There are many different readings of this crisis. One that is overlooked in current accounts is to equate Putin’s action with teenage knife crime. Many teenage gang members are frightened and traumatized young men and often the most vulnerable are the most dangerous. Putin’s failure to overwhelm Ukraine means that he is now extremely vulnerable and at his most dangerous. Max Pixel graphic.
Disrespect and dangerous rhetoric at root of Putin’s Ukrainian War
by John R. Bryson
Like perhaps most people living on this planet, I have been trying to understand what lies behind the current Ukrainian conflict. Yesterday, I spent the day visiting churches in Herefordshire’s Golden Valley. In the graveyard of the church at Ewyas Harold there is a headstone that warns the reader to “pass on, nor waste your time, on bad biography.” Perhaps bad biography is at the root of this new Russian war, but whose bad biography?
There are many different readings of this crisis. One that is overlooked in current accounts is to equate Putin’s action with teenage knife crime. Many teenage gang members are frightened and traumatized young men and often the most vulnerable are the most dangerous. Putin’s failure to overwhelm Ukraine means that he is now extremely vulnerable and at his most dangerous.
This link to Putin and knife crime might seem strange, but these young men often have a fragile sense of self-worth and consequently any perception that they have been disrespected will lie behind their motivation for a knife attack and even murder. In the world of teenage gangs, accepting disrespect is a sign of weakness. The difference between Putin and knife crime perhaps is only one based on the weapons available and the extent of the reach of any action.
Another reading of Putin comes from looking across the University of Birmingham’s campus at “Old Joe,” or the 100m tall Chamberlain Memorial Clock Tower, which dominates the Edgbaston campus.

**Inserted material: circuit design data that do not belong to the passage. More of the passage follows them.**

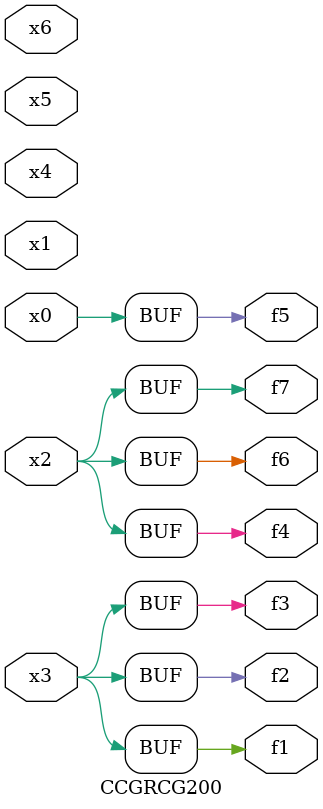
<source format=v>
module CCGRCG200(
	input x0, x1, x2, x3, x4, x5, x6,
	output f1, f2, f3, f4, f5, f6, f7
);
	assign f1 = x3;
	assign f2 = x3;
	assign f3 = x3;
	assign f4 = x2;
	assign f5 = x0;
	assign f6 = x2;
	assign f7 = x2;
endmodule

</source>
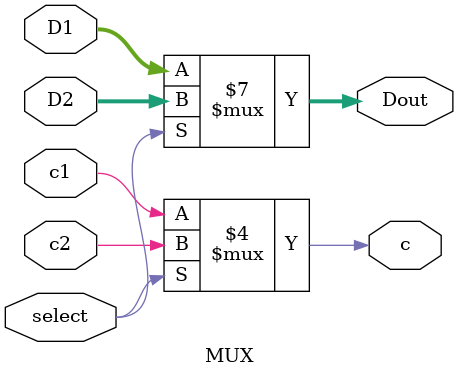
<source format=sv>
module carry_select_adder
(
    input   logic[15:0]     A,
    input   logic[15:0]     B,
    output  logic[15:0]     Sum,
    output  logic           CO
);

    /* TODO
     *
     * Insert code here to implement a carry select.
     * Your code should be completly combinational (don't use always_ff or always_latch).
     * Feel free to create sub-modules or other files. */
	  
	  //Creates separate instances of the sum of each four bit subarray of the 16 bit
	  //arrays, one with a carry in bit of 1 and one with a carry in bit of 0.
	  //The correct sum is then selected based on whether the carry in bit ends up
	  //being one or zero.
	  
	   logic c0, c10, c11, c20,c21,CO1,CO2;
		logic [15:0] Sum0,Sum1;
		fourbra fra0(.x(A[3:0]), .y(B[3:0]), .cin(0) , .sum(Sum[3:0]), .cout(c0));
		fourbra fra1(.x(A[7:4]), .y(B[7:4]), .cin(0) , .sum(Sum0[7:4]), .cout(c11));
		fourbra fra12(.x(A[7:4]), .y(B[7:4]), .cin(1) , .sum(Sum1[7:4]), .cout(c12));
		fourbra fra2(.x(A[11:8]), .y(B[11:8]), .cin(0) , .sum(Sum0[11:8]), .cout(c21));
		fourbra fra22(.x(A[11:8]), .y(B[11:8]), .cin(1) , .sum(Sum1[11:8]), .cout(c22));	
		fourbra fra3(.x(A[15:12]), .y(B[15:12]), .cin(0) , .sum(Sum0[15:12]), .cout(CO1));
		fourbra fra32(.x(A[15:12]), .y(B[15:12]), .cin(1) , .sum(Sum1[15:12]), .cout(CO2));
		MUX m0(.D1(Sum0[7:4]),.D2(Sum1[7:4]),.select(c0),.c1(c11),.c2(c12),.Dout(Sum[7:4]),.c(c1));
		MUX m1(.D1(Sum0[11:8]),.D2(Sum1[11:8]),.select(c1),.c1(c21),.c2(c22),.Dout(Sum[11:8]),.c(c2));
		MUX m2(.D1(Sum0[15:12]),.D2(Sum1[15:12]),.select(c2),.c1(CO1),.c2(CO2),.Dout(Sum[15:12]),.c(CO));
	  
		
				
endmodule

//Created a module MUX to simulate a multiplexer to select between the sum
//with the carry in bit of 0 and the one with the carry in bit of 1.
module MUX
(
	input[3:0] D1,
	input[3:0] D2,
	input select,
	input c1, 
	input c2,
	output logic [3:0] Dout,
	output logic c
);

	always_comb
			begin
				if(select == 0)begin
					Dout = D1;
					c=c1;
				end else begin
					Dout = D2;
					c=c2;
				end
			end
			
endmodule

</source>
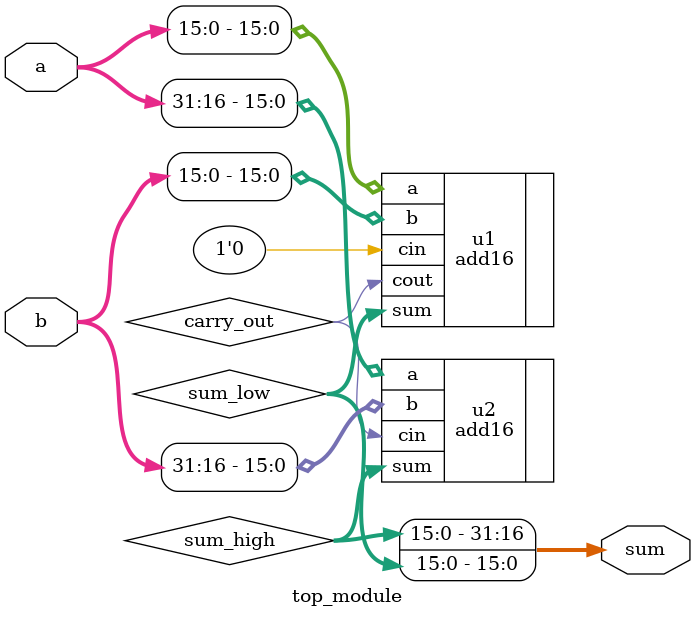
<source format=v>
module top_module(
    input [31:0] a,
    input [31:0] b,
    output [31:0] sum
);
    wire [15:0] sum_low;
    wire [15:0] sum_high;
    wire carry_out;

    add16 u1 ( .a(a[15:0]),  .b(b[15:0]),  .sum(sum_low),  .cin(1'b0),      .cout(carry_out) );
    add16 u2 ( .a(a[31:16]), .b(b[31:16]), .sum(sum_high), .cin(carry_out),                  );

    assign sum = {sum_high, sum_low};
endmodule
</source>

This tower is believed to have inspired J.R.R. Tolkien to imagine the Eye of Sauron that was “watchful and intent” in his Dark Tower in the Lord of the Rings. Putin is watchful and intent from his safe position in the Kremlin.
One of the lessons that comes from the Lord of the Rings is that the people of the West, or in Tolkien’s words “the men of the West” had to combine to utterly defeat Sauron. The same degree of unity between all nations of the free world is required to defeat Putin. The reaction against the illegal invasion of Ukraine is deepening resulting in Russia’s increasing political and economic isolation. This is to be welcomed, but all this is too late. A similar unified front should have been presented to Putin when he annexed Crimea in 2014.
In 2000, Putin experienced the first major crisis of his premiership. This was the sinking of the Kursk submarine. He handled this badly and from this he learnt that a key weapon was control over media discourse. Central to much of Putin’s rhetoric is a concern with his image and a sensitivity to any form of perceived disrespect. In Putin’s world he is always right.
It is important to consider the narratives that emerge around the Ukrainian crisis. To Russia this is a “special operation” that is not about occupying territory but about destroying military capabilities. Nevertheless, this illegal operation is similar to knife crime, because at its roots is a false perception that Putin and Russia have been disrespected. Putin’s perception of disrespect then leads to an illegal “military campaign” in which 352 civilians, including 14 children, were killed in the first four days of the invasion. In addition, the lives of all Ukrainians have been disrupted with normal life ceasing.
I began this piece by trying to understand the current situation in Ukraine. There are two points to make. First, a unified front is required to defeat Putin and ensure that this type of illegal action never occurs again. This must be consistent and long-term showing no signs of weakness. Second, Putin failed in his handling of the Kursk disaster and in the Salisbury poisoning. The current Ukraine situation has further highlighted Putin’s limitations. Any plan for a rapid successful assault in which the might of the Russian army would overwhelm Ukraine has failed. On Sunday, Putin placed Russia’s nuclear deterrent on high alert. This highlights some degree of desperation or, in the world of teenage knife crime, the selection of a larger knife.
When I read or listen to accounts of Russia’s military strategy in Ukraine there is another narrative flowing though my mind. This is a narrative of coordinated murder organized by Putin and this led to the links that I have made between Putin and knife crime. Putin’s new Russian war should never be sanitized as something that is more akin to a military campaign; illegal killing of innocent civilians must always be defined for what it is — murder.
John R. Bryson is Professor of Enterprise and Economic Geography at the University of Birmingham in England.